WS2012 Hyper-V added support for IPsecTO. This allows a compatible NIC to perform the encryption and decryption processing on behalf of the host. This would reduce the demands on the processor made by IPsec rules within the guest OSs of the virtual machines, making that now-unused capacity available to other services or additional virtual machines.
Note that at this time very few NICs offer support for IPsecTO.
Single-Root IO Virtualization (SR-IOV)
A networking packet makes a “long” journey when it travels from the physical switch into a host on the way to a virtual machine:
- The packet arrives into the physical NIC on the host.
- It passes into the virtual switch, running in User Mode in the management OS.
- There the packet is filtered and routed out a virtual switch port.
- The packet passes back into Kernel Mode to a Virtualization Service Provider (VSP).
- The VMBus copies the packet into memory of the virtual machine in the Virtualization Service Client.
- Now the guest OS of the virtual machine can process the packet before responding across the same path.
At first this might sound like quite a road trip, but every type 1 hypervisor has something like this, and the latency created for the packet isn’t actually that much.
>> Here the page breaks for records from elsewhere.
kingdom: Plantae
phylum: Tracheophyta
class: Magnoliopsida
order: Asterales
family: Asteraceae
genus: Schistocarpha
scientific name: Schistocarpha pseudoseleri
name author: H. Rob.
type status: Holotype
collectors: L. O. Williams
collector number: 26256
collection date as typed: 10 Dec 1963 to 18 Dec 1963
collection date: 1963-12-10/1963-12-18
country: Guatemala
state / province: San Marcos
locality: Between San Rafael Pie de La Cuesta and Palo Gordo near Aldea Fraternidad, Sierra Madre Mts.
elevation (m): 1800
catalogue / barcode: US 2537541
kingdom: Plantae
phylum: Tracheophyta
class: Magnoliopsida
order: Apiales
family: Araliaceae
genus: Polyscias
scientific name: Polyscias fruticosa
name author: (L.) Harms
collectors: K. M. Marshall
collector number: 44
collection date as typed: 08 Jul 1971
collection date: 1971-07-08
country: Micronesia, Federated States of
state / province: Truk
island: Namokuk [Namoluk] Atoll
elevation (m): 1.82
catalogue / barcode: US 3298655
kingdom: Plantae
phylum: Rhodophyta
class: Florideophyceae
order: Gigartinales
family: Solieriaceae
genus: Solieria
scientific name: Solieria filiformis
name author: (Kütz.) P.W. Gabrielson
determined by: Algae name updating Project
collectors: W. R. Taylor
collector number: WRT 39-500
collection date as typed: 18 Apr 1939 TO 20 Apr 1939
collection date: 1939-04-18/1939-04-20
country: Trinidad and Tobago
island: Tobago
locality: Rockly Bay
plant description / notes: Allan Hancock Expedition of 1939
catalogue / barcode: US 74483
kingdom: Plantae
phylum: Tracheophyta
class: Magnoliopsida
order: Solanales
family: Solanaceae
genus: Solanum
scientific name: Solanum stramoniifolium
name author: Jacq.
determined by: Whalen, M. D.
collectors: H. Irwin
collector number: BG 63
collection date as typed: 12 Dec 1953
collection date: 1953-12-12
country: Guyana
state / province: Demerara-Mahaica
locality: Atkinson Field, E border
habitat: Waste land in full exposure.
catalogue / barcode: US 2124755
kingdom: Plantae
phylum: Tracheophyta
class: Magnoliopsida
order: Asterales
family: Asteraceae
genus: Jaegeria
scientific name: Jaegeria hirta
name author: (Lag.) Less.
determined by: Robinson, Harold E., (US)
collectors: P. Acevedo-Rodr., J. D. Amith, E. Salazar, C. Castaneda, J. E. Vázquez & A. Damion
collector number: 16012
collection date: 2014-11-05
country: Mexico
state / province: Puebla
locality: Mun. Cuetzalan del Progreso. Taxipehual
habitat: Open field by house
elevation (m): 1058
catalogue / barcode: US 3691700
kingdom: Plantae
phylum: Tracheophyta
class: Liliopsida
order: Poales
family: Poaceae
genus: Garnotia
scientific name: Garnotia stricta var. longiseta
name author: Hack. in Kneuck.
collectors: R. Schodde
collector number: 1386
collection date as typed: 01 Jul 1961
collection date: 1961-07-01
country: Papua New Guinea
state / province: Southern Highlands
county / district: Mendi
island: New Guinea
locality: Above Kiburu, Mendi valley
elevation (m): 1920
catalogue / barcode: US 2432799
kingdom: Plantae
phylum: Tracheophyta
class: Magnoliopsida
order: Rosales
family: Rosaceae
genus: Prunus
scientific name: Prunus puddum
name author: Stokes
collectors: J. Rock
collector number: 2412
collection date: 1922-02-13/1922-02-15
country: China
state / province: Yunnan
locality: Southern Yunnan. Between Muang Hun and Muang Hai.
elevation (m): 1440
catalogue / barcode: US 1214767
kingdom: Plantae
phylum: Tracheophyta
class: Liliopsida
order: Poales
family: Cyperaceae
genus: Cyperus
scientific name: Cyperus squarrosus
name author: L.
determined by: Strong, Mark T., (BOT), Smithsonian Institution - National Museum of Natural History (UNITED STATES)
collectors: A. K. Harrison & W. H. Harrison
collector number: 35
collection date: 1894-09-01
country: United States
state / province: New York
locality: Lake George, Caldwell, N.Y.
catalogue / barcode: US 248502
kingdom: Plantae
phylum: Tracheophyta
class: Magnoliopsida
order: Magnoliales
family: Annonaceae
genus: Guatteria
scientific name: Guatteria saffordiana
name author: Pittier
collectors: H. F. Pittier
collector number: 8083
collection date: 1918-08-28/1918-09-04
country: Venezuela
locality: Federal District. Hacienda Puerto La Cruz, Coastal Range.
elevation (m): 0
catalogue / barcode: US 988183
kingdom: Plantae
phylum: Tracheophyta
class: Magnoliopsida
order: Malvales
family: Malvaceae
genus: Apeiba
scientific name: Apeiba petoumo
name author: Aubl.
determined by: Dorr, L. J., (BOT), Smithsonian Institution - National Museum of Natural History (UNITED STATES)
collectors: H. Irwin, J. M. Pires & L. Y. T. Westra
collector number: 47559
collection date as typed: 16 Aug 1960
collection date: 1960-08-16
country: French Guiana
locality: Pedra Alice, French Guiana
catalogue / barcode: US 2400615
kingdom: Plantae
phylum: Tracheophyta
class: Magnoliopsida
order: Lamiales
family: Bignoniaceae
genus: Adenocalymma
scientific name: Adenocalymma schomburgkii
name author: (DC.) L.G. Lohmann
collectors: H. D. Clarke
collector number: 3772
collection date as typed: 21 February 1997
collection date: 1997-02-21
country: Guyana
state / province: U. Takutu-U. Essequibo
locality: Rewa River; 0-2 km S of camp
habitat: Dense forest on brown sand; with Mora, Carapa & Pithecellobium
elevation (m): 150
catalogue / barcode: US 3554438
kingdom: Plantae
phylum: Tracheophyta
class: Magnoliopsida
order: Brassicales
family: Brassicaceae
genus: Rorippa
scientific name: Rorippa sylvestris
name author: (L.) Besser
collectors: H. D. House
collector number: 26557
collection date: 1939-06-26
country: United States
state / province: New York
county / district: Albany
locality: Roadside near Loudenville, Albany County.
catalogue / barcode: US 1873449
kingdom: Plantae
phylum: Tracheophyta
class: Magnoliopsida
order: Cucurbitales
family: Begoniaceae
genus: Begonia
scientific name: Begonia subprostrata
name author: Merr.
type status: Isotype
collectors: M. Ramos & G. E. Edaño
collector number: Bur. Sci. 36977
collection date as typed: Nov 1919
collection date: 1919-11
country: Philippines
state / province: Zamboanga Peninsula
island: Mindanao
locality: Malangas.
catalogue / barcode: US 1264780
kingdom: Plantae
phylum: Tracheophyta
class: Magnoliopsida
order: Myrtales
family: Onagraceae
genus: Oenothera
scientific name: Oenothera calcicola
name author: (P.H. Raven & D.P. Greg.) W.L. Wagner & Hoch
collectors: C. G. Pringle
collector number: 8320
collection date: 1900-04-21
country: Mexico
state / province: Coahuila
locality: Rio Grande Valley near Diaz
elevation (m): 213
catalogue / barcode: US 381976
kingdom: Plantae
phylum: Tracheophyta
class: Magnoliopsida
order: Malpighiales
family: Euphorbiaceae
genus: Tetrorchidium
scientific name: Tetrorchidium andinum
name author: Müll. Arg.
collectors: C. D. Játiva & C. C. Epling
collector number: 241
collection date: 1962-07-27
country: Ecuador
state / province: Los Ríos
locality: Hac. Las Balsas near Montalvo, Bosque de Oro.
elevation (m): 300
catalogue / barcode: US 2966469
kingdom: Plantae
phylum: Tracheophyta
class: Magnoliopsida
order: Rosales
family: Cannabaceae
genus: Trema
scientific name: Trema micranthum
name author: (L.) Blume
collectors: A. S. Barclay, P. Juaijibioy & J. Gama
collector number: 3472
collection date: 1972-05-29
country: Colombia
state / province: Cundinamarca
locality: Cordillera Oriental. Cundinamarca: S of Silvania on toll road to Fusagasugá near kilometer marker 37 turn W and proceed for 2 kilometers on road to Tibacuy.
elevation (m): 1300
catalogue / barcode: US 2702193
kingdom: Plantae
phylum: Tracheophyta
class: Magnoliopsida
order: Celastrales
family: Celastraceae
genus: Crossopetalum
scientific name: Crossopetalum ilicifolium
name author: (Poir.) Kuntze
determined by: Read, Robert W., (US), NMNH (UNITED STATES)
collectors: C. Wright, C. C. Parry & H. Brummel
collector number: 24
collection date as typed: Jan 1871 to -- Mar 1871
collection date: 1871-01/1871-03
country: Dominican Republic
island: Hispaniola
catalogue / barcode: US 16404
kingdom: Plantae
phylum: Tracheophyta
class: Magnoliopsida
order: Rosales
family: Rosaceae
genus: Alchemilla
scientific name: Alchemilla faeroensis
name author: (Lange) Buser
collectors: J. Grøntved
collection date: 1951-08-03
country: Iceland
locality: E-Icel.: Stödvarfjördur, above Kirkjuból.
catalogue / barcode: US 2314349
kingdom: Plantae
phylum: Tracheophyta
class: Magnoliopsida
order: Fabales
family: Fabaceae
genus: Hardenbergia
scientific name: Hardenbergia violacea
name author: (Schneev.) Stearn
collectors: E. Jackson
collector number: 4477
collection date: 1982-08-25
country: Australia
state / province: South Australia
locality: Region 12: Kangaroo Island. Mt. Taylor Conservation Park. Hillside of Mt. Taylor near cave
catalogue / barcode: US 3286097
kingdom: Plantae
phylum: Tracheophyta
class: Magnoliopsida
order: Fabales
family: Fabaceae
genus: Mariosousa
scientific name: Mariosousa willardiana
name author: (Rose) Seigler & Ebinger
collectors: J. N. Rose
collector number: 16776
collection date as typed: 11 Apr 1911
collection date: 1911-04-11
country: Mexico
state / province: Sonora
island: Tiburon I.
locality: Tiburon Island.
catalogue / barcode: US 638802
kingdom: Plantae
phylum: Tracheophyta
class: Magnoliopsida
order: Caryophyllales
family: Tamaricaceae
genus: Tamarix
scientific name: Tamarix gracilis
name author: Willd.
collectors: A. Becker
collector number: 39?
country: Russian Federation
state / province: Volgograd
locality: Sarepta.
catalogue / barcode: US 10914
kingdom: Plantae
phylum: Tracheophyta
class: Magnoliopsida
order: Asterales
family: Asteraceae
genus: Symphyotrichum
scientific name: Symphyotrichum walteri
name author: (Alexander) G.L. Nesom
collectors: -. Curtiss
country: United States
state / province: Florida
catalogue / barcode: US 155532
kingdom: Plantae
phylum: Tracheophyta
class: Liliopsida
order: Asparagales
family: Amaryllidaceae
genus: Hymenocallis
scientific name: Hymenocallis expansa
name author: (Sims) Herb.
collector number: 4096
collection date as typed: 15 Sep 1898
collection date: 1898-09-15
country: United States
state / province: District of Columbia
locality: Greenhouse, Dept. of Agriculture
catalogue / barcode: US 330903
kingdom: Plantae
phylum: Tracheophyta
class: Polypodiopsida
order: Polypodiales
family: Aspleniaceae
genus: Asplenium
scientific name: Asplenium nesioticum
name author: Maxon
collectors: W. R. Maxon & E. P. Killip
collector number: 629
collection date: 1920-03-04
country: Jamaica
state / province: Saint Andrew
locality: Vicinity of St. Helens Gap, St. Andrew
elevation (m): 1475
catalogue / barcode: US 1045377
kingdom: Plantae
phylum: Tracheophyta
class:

Most networking services will never have a problem. However, this form of networking does have an impact.
- Latency: There can be some latency, even if it is tiny. This can dissuade a tiny minority of organizations from virtualization some services.
- Host Processor Ultization: In truly huge workloads, the involvement of the host CPUs in processing this route will limit scalability of services.
SR-IOV, added in WS2012 Hyper-V, does something strange in virtualization:
- The virtual NIC in a virtual machine uses a feature called a Virtual Function (VF) to connect directly to a Physical Function (PF) on a host’s physical NIC.
- A driver for the VF is installed in the guest OS of the virtual machine. Yes, you would install a driver for a physical device into a virtual machine!
- The traffic to/from the virtual machine completely bypasses the networking stack of the management OS, and therefore the virtual switch (and functions like per-virtual NIC QoS) and host NIC teaming (implement NIC teaming in the guest OS instead).
SR-IOV generated quite a bit of talk at the launch of WS2012, but it is a niche feature. In fact, some server manufacturers only support this feature in their top-end models. In reality, very few organizations will have a legitimate need to use this hardware offload.